OUI : dans un arrêt en date du 29 avril 2015, le Conseil d'Etat considère que toute personne est recevable à agir, sur le fondement de l'article L.551-1 du code de justice administrative, lorsqu'elle a vocation, compte tenu de son domaine d'activité, à exécuter le contrat, y compris lorsqu'elle n'a pas présenté de candidature ou d'offre si elle en a été dissuadée par les manquements aux obligations de publicité et de mise en concurrence qu'elle invoque. Le juge des référés n'a pas commis d'erreur de droit en jugeant la société Urbaser Environnement recevable à agir alors même qu'elle avait renoncé à présenter une offre. 

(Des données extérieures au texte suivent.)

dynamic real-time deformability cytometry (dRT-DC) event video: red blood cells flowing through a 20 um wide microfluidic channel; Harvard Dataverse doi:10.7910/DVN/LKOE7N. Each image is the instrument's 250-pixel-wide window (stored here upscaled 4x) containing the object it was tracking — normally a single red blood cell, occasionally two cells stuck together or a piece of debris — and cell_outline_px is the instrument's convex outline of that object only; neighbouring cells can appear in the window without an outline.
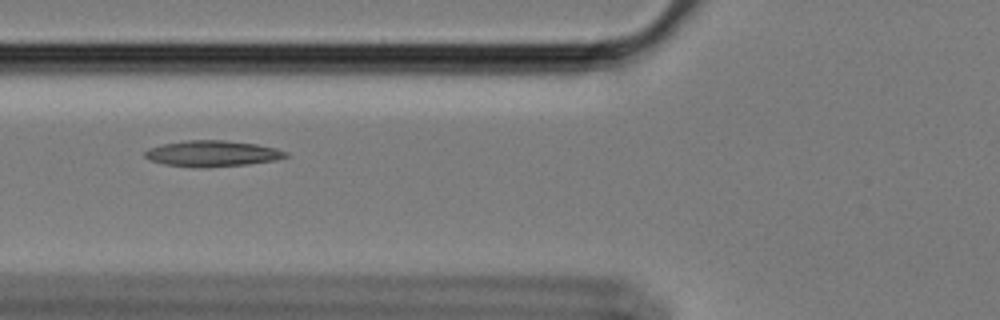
{"species": "Egyptian fruit bat (a non-hibernating species)", "species_latin": "Rousettus aegyptiacus", "temperature_condition": "cold", "stored_images_in_passage": 45, "camera_frame_rate_fps": 3000, "um_per_image_px": 0.085, "animal": {"sex": "female"}, "frame": {"image": 1, "passage_image": 8, "time_ms": 2.333, "image_size_px": [1000, 320], "cell_outline_px": [[288, 156], [276, 160], [248, 164], [164, 164], [148, 160], [144, 156], [144, 152], [148, 148], [160, 144], [184, 140], [224, 140], [256, 144], [276, 148], [288, 152]], "centroid_in_image_um": [18.05, 12.99], "position_along_channel_um": 107.8, "area_um2": 20.29}}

En l'espèce, le syndicat de valorisation des déchets de la Guadeloupe (SYVADE) a lancé en octobre 2012 une procédure de dialogue compétitif en vue de la conclusion d'un contrat de partenariat ayant pour objet de confier au titulaire une mission portant sur la conception, la construction, le financement partiel, la mise en service et une partie de l'entretien et de la maintenance d'une plateforme environnementale multifilière de traitement des déchets ménagers et assimilés.

Par l'ordonnance attaquée, le juge des référés, saisi sur le fondement de l'article L.551-1 du code de justice administrative par la société Urbaser Environnement qui, après avoir été admise à présenter une offre, n'en a pas déposé, a annulé la procédure de passation.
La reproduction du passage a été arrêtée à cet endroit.